Karolina i Robert. 26
Data: 28.05.2022,
Kategorie:
Anal
Hardcore,
Podglądanie
Autor: ---Audi---
... ciemnawo...
Domofon...
- Ja ja Mariusz...
Trudno, poczekamy...
Jego spojrzenie wyrażało wszystko...
- Jak cię nie widzę, to się uspokajam... ale wystarczy... Boże, jaka z ciebie suczka.. chodź... zaczniemy...
- Poczekajmy, jeszcze nie przyjechał z roweru...
- To co... i tak zezwoli...
Chwycił mnie za rękę i zaciągnął do łazienki...
- A tu po co... ?
- Patrz w lustro...
Wyciągnął telefon i zaczął nagrywać...
- Poślemy mu filmik, szybciej wróci...
- Przestań... nie lubię filmów...
- Ja ciebie nigdy nie zranię... nigdy... możesz mnie nawet zabić...
- Ok...
Akcja,....
- Suczko... chcesz dobrą pałę... ?
Spojrzałam sobie w oczy... w swój uśmiech... i swoją zalotność...
- Oczywiście. pragnę najlepszą pałę... mojego męża...

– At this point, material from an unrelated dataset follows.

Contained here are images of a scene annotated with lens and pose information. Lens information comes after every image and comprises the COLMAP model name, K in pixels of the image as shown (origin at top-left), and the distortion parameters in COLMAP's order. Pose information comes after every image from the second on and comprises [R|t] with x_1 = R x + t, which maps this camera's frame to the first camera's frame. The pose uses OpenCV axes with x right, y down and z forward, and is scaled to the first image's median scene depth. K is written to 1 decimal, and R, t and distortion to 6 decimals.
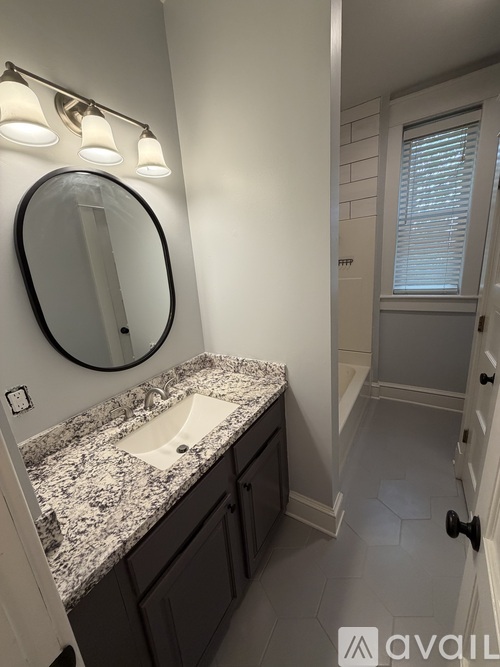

- A jak go nie ma, to co ?
Wyciągnęłam ręce do tyłu... i zaczęłam go rozpinać...
- To każda może być...
- Byle jaka... ?
- Tak, byle weszła we mnie...
Złapałam go i nakierowałam... wszedł gładko... po poślizgu...
- O tak... obojętnie jaka... jestem zawsze gotowa i chętna, daję z przyjemnością...
- A radość ma ten, który korzysta... dodał...
Jego telefon to teraz dla mnie kamera...
Umiem grać... a dla męża gram z podwójną przyjemnością...
- Robert, pośpiesz się, bo ten z tyłu robi mi dobrze...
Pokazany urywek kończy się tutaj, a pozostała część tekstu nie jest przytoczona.